Kyle Thornton MS, NRP: Kyle has served as the Emergency Medical Systems Bureau Chief for the State of New Mexico DOH since 2007, overseeing the state’s Emergency Medical Services, Trauma, Stroke, and STEMI programs. He is the President Elect of the National Association of EMS Officials (NASEMSO), and also is a member of the National Registry of Emergency Medical Technicians Board of Directors. Additionally, he serves as a member of the Committee on Accreditation of Educational Programs for the EMS Professions. Kyle has been involved in EMS for over 30 years, obtaining his New Mexico Basic EMT license in 1984, and his New Mexico Paramedic license in 1987. He obtained patient care experience with several services over the years, including Albuquerque Ambulance Service, Lifeguard Air Medical Service, and the Sandoval County Fire Department, where he was the Deputy Chief and EMS Chief from November 2004 until 2007. Kyle has been active in EMS Education since 1990, and spent nine years at the UNM School of Medicine’s EMS Academy, eventually serving as the BLS/ILS Program Director.
Jason Williams BS, NRP, DiMM, Conference Planning Committee Member: As Director of the International Mountain Medicine Center at the University of New Mexico, I oversee all Austere, Wilderness, and Mountain Medicine programs. I am the founder/director of UNM’s Diploma in Mountain Medicine program and co-direct the Wilderness Medicine Rotation for fourth year medical students and residents. I grew up in the world of EMS and SAR and have practiced my love of mountain rescue for over 15 years. Most recently I formed a specialized mountain rescue group through the UNM EMS Consortium called the Reach and Treat team. When I’m not at the university, I collaborate with Beverly Mountain Guides and have been an integral component to notable expeditions including a National Geographic documented excursion of the crystal caves in Mexico. I have rock climbed all over the world but know that nothing beats being perched on a granite cliff face in the Sandia Mountains with my life-long climbing partner/wife.

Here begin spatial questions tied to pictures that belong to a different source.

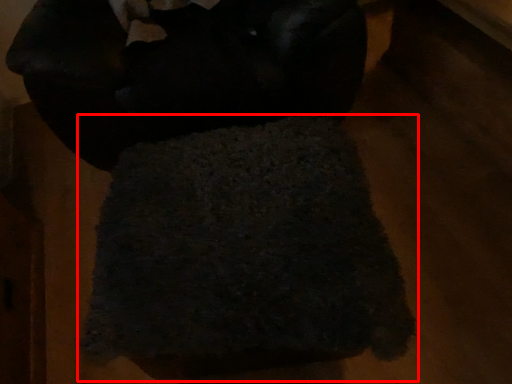
Question: From the image's perspective, considering the relative positions of towel (annotated by the red box) and wool in the image provided, where is towel (annotated by the red box) located with respect to the staircase?

Choices:
 (A) below
 (B) above

Answer: (A)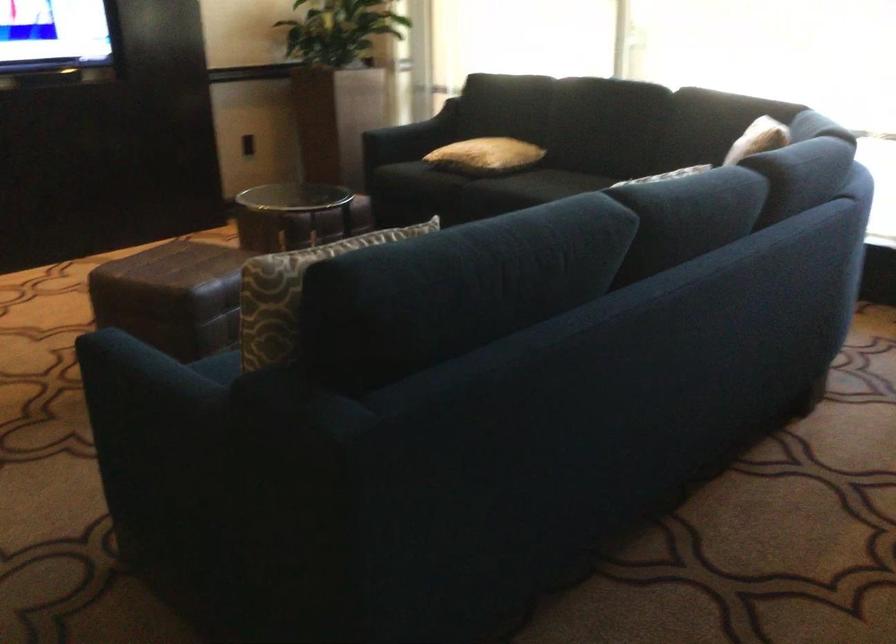
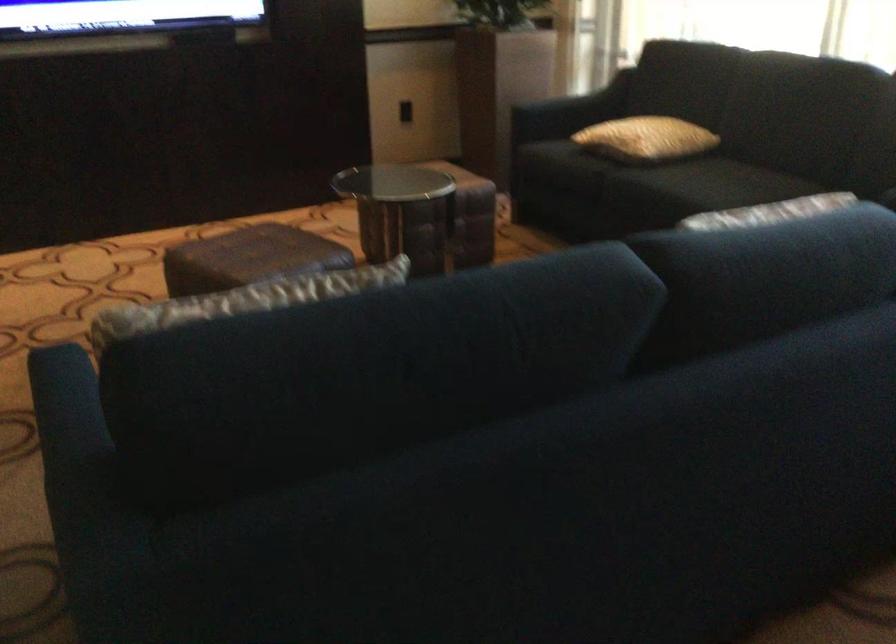
In the second image, find the point that corresponds to point (176, 269) in the first image.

Jens-Peter Witt, M.D.: I am a board-certified Neurosurgeon at University of Colorado Anschutz Medical Campus and currently Director of the Neuro Spine service as part of the Department of Neurosurgery. I finished my Medical School in Hannover Germany in 1992, trained first as Orthopedic surgeon in Germany and then finished Neurosurgery residency in Denver, Colorado in 2000. I became the Chief of Neurosurgery at the Level I Trauma Denver Health Medical Center. In 2003 I focused my practice primarily on spinal disorders and trauma. I am the Director of two complex spinal surgery fellowship positions in the Department of Neurosurgery. I am currently the President of the Colorado Neurosurgical Society and have served on the Governor’s committee on prescription drug abuse.
Stay tuned for faculty announcements in 2020
Faculty Financial Disclosure Statement
It is the policy of the Wilderness Medical Society to ensure balance, independence, objectivity and scientific rigor. All symposium planning committee members and faculty members participating in the International Mountain Medicine Symposium are required to disclose any real or apparent conflict of interest related to the content of their presentation. All faculty reported no relevant financial relationships to disclose.